* _CHECK YOUR UNDERSTANDING_:
1. Print the passage of the UK and US spelling text from "Using the property" up to and including "the right approach.".
2. According to the UK and US spelling text, what limitation does Pyenchant have?
Start of EXTRACTED TEXT
Using the property that keys of dictionary are unique.
m_dict = {}
for a in ExList:
b = a.split()
b.sort()
m_dict[' '.join(b)] = None
print m_dict.keys()
I managed to do that but the case I'm struggling with is when I have to consider 'color' equal to 'colour' for all such words and return count accordingly. To do this, I wrote a dictionary of common words with spelling changes in American and GB English for this, but pretty sure this isn't the right approach.
ukus=dict() ukus={'COLOUR':'COLOR','CHEQUE':'CHECK',
'PROGRAMME':'PROGRAM','GREY':'GRAY',
'JEWELLERY':'JEWELERY','ALUMINIUM':'ALUMINUM',
'THEATER':'THEATRE','LICENSE':'LICENCE','ARMOUR':'ARMOR',
'ARTEFACT':'ARTIFACT','CENTRE':'CENTER',
'CYPHER':'CIPHER','DISC':'DISK','FIBRE':'FIBER',
'FULFILL':'FULFIL','METRE':'METER',
'SAVOURY':'SAVORY','TONNE':'TON','TYRE':'TIRE',
'COLOR':'COLOUR','CHECK':'CHEQUE',
'PROGRAM':'PROGRAMME','GRAY':'GREY',
'JEWELERY':'JEWELLERY','ALUMINUM':'ALUMINIUM',
'THEATRE':'THEATER','LICENCE':'LICENSE','ARMOR':'ARMOUR',
'ARTIFACT':'ARTEFACT','CENTER':'CENTRE',
'CIPHER':'CYPHER','DISK':'DISC','FIBER':'FIBRE',
'FULFIL':'FULFILL','METER':'METRE','SAVORY':'SAVOURY',
'TON':'TONNNE','TIRE':'TYRE'}
This is the dictionary I wrote to check the values. As you can see this is degrading the performance. Pyenchant isn't available for 64bit python. Someone please help me out. Thank you in advance.
Okay, I think I know enough from your comments to provide this as a solution. The function below allows you to choose either UK or US replacement (it uses US default, but you can of course flip that) and allows for you to either perform minor hygiene on the string.
import re
ukus={'COLOUR':'COLOR','CHEQUE':'CHECK',
'PROGRAMME':'PROGRAM','GREY':'GRAY',
'JEWELLERY':'JEWELERY','ALUMINIUM':'ALUMINUM',
'THEATER':'THEATRE','LICENSE':'LICENCE','ARMOUR':'ARMOR',
'ARTEFACT':'ARTIFACT','CENTRE':'CENTER',
'CYPHER':'CIPHER','DISC':'DISK','FIBRE':'FIBER',
'FULFILL':'FULFIL','METRE':'METER',
'SAVOURY':'SAVORY','TONNE':'TON','TYRE':'TIRE'}
usuk={'COLOR':'COLOUR','CHECK':'CHEQUE',
'PROGRAM':'PROGRAMME','GRAY':'GREY',
'JEWELERY':'JEWELLERY','ALUMINUM':'ALUMINIUM',
'THEATRE':'THEATER','LICENCE':'LICENSE','ARMOR':'ARMOUR',
'ARTIFACT':'ARTEFACT','CENTER':'CENTRE',
'CIPHER':'CYPHER','DISK':'DISC','FIBER':'FIBRE',
'FULFIL':'FULFILL','METER':'METRE','SAVORY':'SAVOURY',
'TON':'TONNNE','TIRE':'TYRE'}
def str_wd_count(my_string, uk=False, hygiene=True):
us = not(uk)
End of EXTRACTED TEXT
Start of EXTRACTED ENTRIES
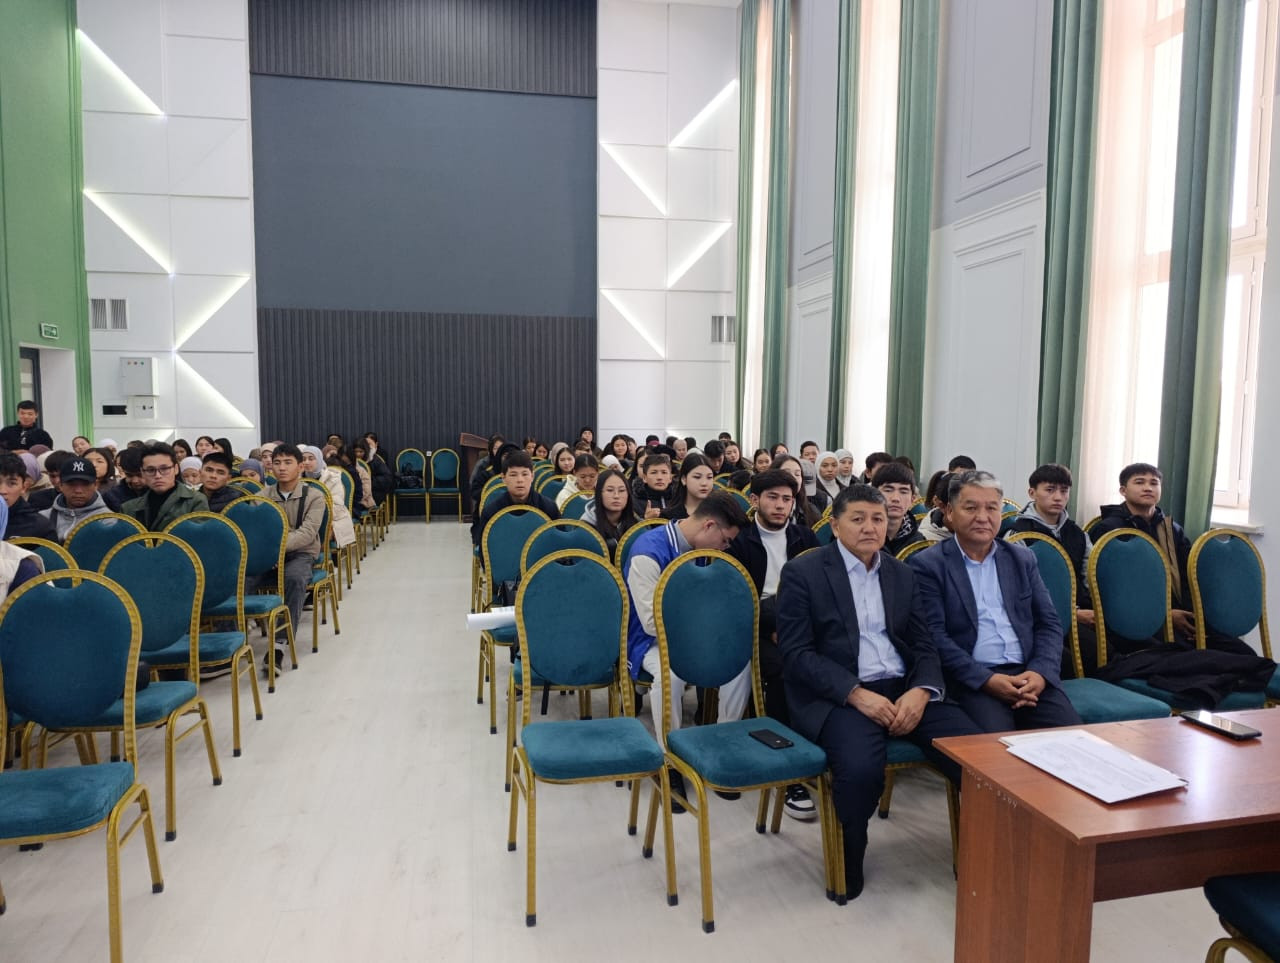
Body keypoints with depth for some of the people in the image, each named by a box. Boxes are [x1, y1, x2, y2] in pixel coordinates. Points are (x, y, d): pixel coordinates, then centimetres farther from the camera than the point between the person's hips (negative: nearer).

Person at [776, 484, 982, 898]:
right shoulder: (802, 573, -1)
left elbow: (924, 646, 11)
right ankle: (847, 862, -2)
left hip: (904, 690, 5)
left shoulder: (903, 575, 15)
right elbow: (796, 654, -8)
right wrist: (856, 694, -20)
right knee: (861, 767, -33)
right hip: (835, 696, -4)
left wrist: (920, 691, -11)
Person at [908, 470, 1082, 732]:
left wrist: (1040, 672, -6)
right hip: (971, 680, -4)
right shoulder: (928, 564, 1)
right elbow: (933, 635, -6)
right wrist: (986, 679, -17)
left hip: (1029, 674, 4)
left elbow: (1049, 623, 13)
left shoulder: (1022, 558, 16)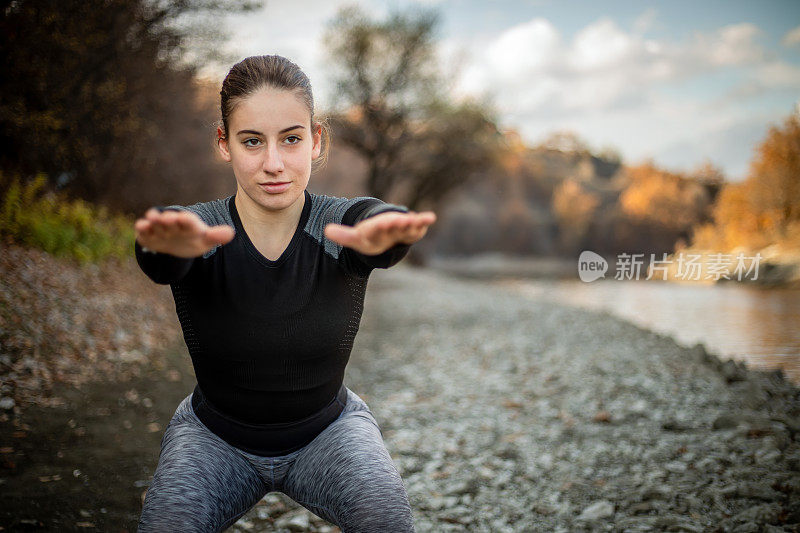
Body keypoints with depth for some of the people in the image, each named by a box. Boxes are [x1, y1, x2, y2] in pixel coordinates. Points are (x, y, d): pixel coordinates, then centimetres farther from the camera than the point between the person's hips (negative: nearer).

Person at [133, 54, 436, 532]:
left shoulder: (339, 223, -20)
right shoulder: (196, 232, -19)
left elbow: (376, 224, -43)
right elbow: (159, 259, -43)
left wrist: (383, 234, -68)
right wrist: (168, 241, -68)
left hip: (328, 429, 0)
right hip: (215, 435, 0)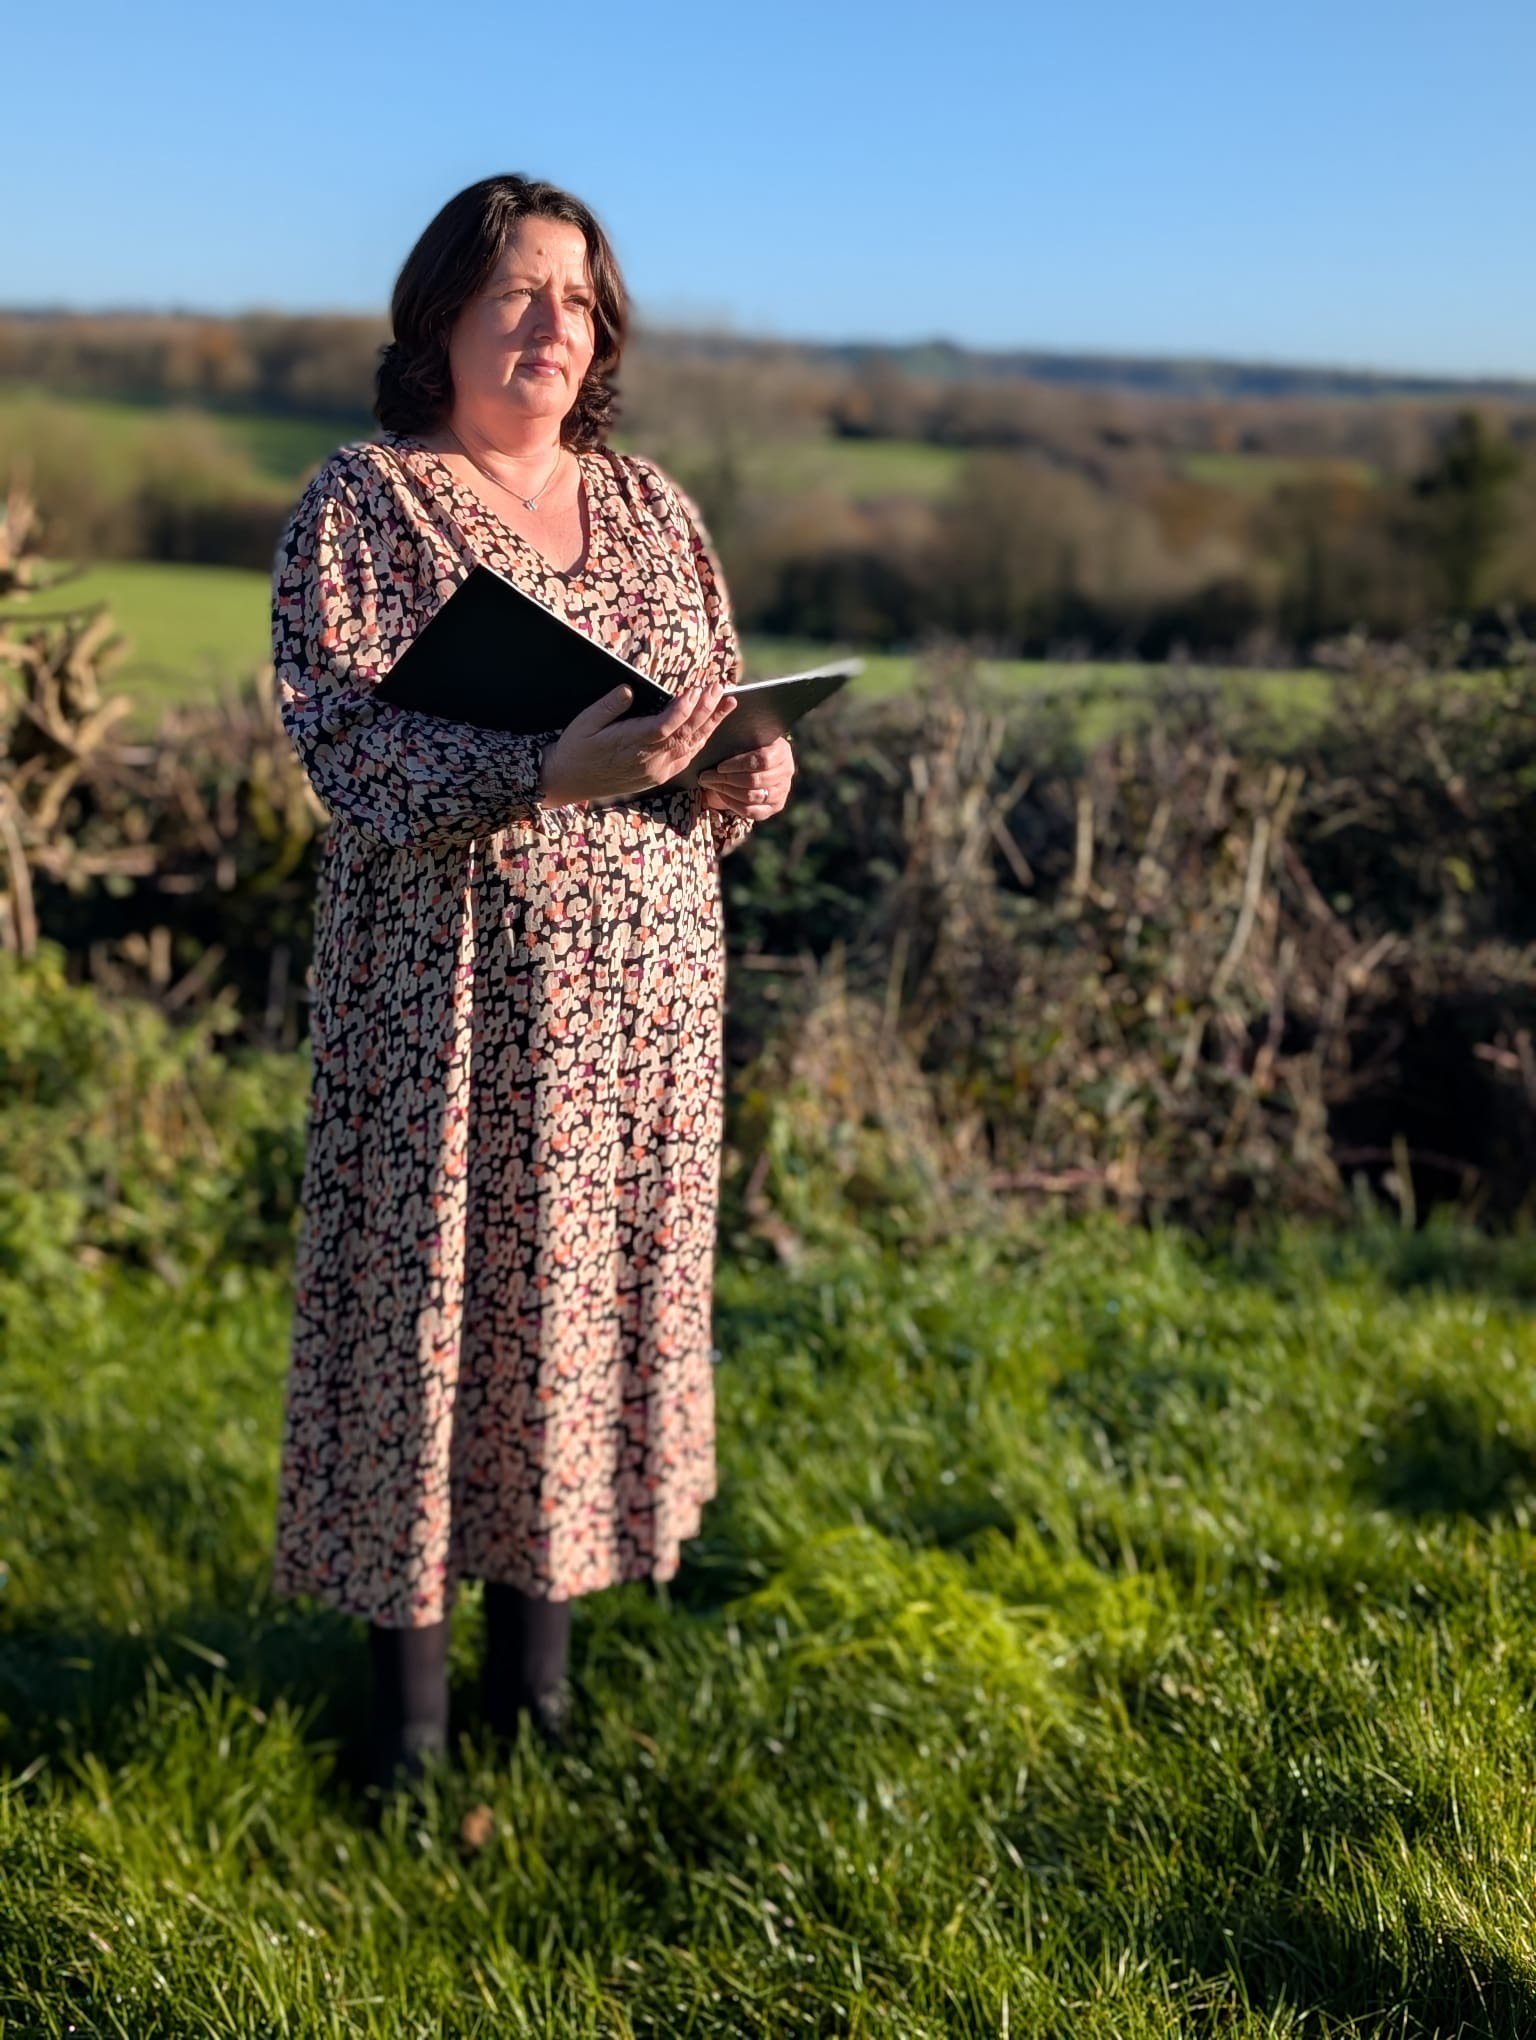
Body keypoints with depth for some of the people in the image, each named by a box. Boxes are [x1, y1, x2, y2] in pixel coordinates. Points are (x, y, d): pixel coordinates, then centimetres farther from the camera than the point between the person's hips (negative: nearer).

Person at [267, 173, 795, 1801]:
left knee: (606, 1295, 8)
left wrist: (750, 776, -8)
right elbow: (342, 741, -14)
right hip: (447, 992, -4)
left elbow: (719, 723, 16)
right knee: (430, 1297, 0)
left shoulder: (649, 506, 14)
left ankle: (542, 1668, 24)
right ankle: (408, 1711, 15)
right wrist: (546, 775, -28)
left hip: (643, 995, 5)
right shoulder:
End of EXTRACTED ENTRIES
* _ANSWERS TO THE PROBLEMS_:
1.
Using the property that keys of dictionary are unique.
m_dict = {}
for a in ExList:
b = a.split()
b.sort()
m_dict[' '.join(b)] = None
print m_dict.keys()
I managed to do that but the case I'm struggling with is when I have to consider 'color' equal to 'colour' for all such words and return count accordingly. To do this, I wrote a dictionary of common words with spelling changes in American and GB English for this, but pretty sure this isn't the right approach.

2. It isn't available for 64-bit Python.